安井 明

I have been working in the research field of DNA repair. I began my research in Molecular Biology of DNA repair with the cloning of DNA repair genes in the yeast, Saccharomyces cerevisiae. It was the first cloning of DNA repair gene (actually two genes at once, photolyase and a nucleotide excision repair gene, Rad1) ever isolated from a eukaryotic organism (Yasui and Chevalier, Curr Genet. 1983). Soon after the cloning, I found similarity in the DNA repair proteins between prokaryote and eukaryote (Yasui and Langeveld, Gene 1985) and between yeast and human (van Duin et al., Cell 1986). These findings were the basis for the understanding of evolutionary conservation of DNA repair in life. I found also the diversity of DNA repair. While aplacental mammal (kangaroo) possesses light-dependent repair enzyme for UV damage (photolyase), placental mammal like us does not (Yasui et al. EMBO J. 1994). However, I found later that placental mammals and many of higher eukaryotes possess homologs of photolyase, which are required not for DNA repair but for circadian rhythms (van der Horst et al. Nature, 1999). As another example of the diversity of DNA repair, I found an excision repair for UV damage initiated by a single endonuclease, UV damage endonuclease, UVDE, which represents the alternative excision repair (Yajima et al. EMBO J. 1995, Yasui A. CSH Perspectives in Biol. 2013). This repair is single-strand break repair, in which activation of poly(ADP-ribose) polymerase (PARP) is required, if it is expressed in mammalian cell. We have shown how single-strand break repair proceeds in real time and live by using UVDE expressing human cell and laser micro-irradiation system, which we developed for analysis of DNA damage response and repair in living human cell (Okano et al. Mol Cell Biol. 2003, Lan et al. PNAS, 2004).

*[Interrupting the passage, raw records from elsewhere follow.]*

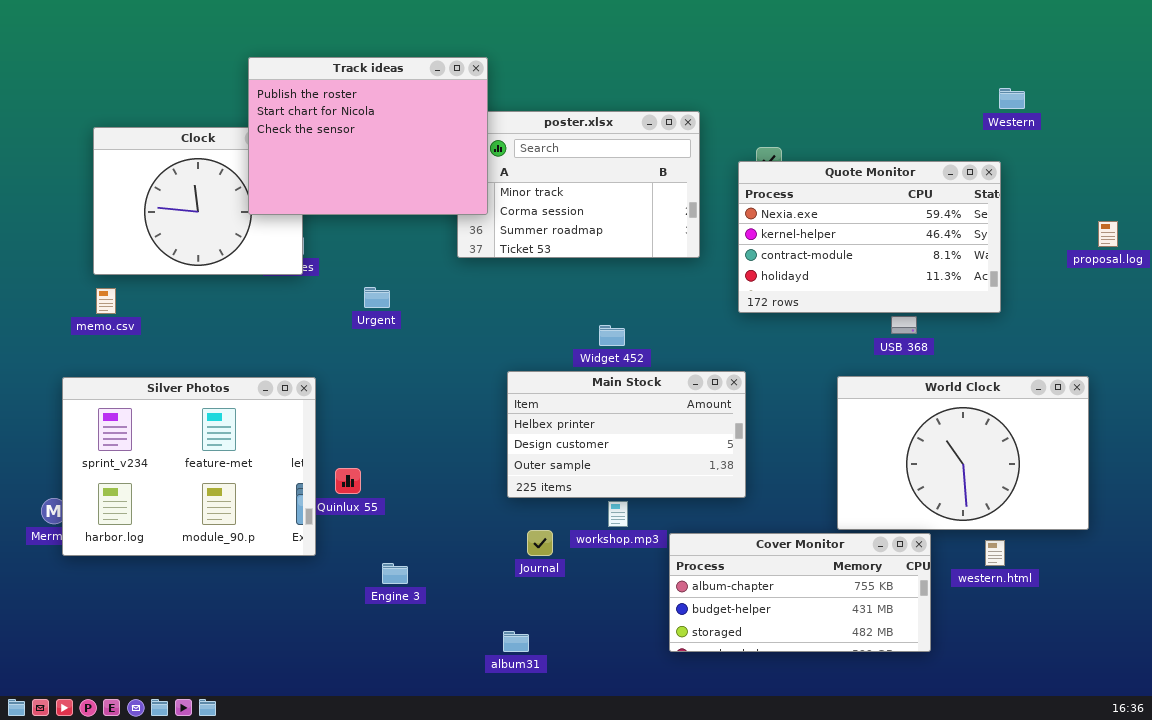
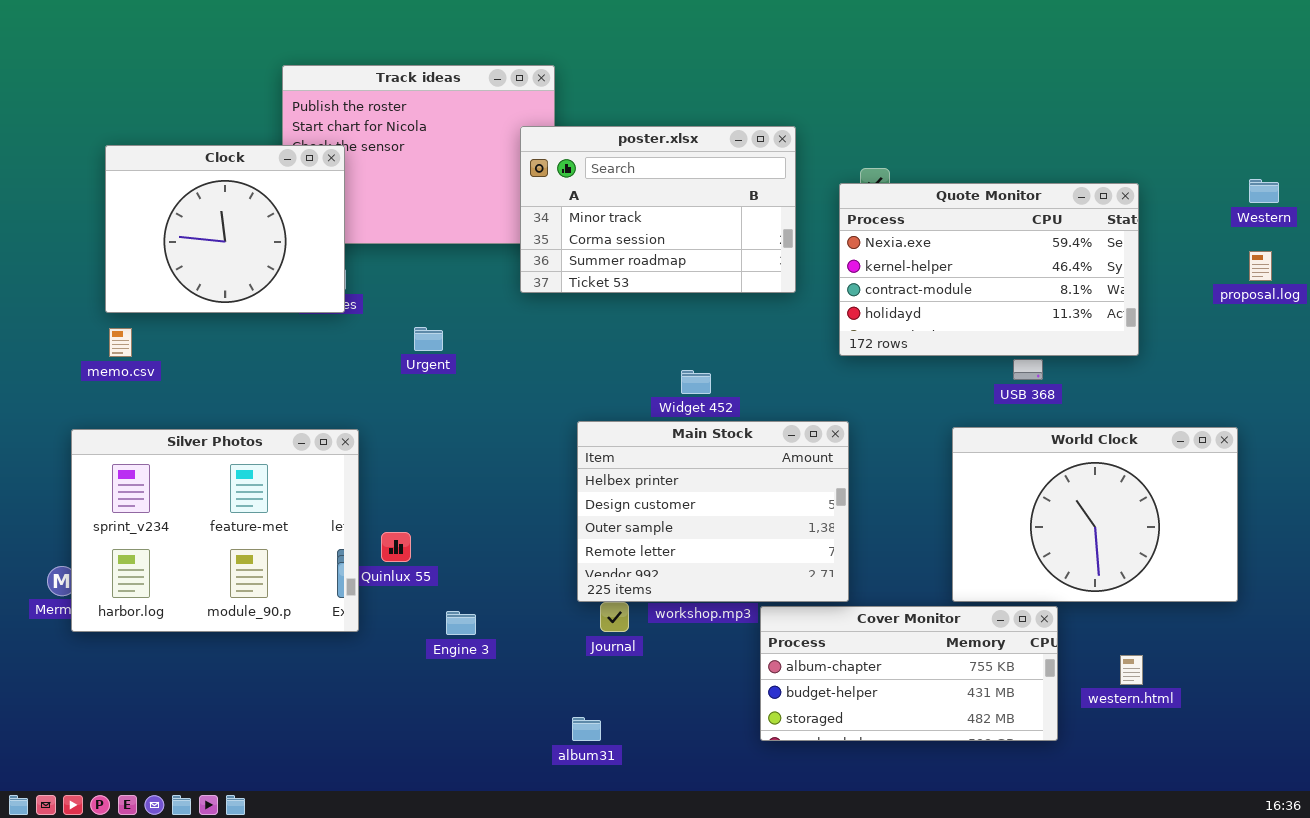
Western: [999,88,1025,109] -> [1249,179,1279,203], moved
poster.xlsx: [457,111,700,258] -> [520,126,796,293], raised
Clock: [93,127,303,275] -> [105,145,345,313], raised
Main Stock: [507,371,746,498] -> [577,421,849,602], resized
western.html: [985,540,1005,566] -> [1120,655,1143,685], moved
Engine 3: [382,563,408,584] -> [446,611,476,635], moved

Real time laser micro-irradiation method was combined with proteome analysis (proteomics), we began to analyze the roles of chromatin remodeling in DNA damage response and repair. We have found for the first time that an ATP-dependent nucleosome remodeling complex ACF/CHRAC belonging to ISWI family interacts with KU in response to Bleomycin-treatment of cells, recruits NHEJ repair at DSB site and contribute to cellular resistance to DSB (Lan et al. Mol Cell 2010). The method of visualized analysis of proteins combined with proteomics was used to identify proteins required for the repair of DSB and other types of DNA damage (Kanno et al. EMBO J. 2007, Ito et al. EMBO J. 2011, Xue et al. Nature Genet. 2012, Watanabe et al. Cancer Res. 2014). Transcription-coupled DNA repair has been known for UV-induced DNA damage, but we found that in case of DSB, ATM activated by DSB phosphorylates a factor ENL promoting transcriptional elongation in RNA PolII complex, which recruits Polycomb complex PRC1 by direct interaction with BMI1 and ubiquitinates histone H2A to suppress on going transcription (Ui et al. Mol Cell).
Based on the paper (Watanabe et al. Cancer Res. 2014), I have proposed a new cell aging model; Age-dependent decline of nucleosome remodeling causes negative feedback loops among DNA repair, nucleosome remodeling and transcriptional regulation leading to accelerated cellular aging (Watanabe et al. in press). I’m concentrating on the model.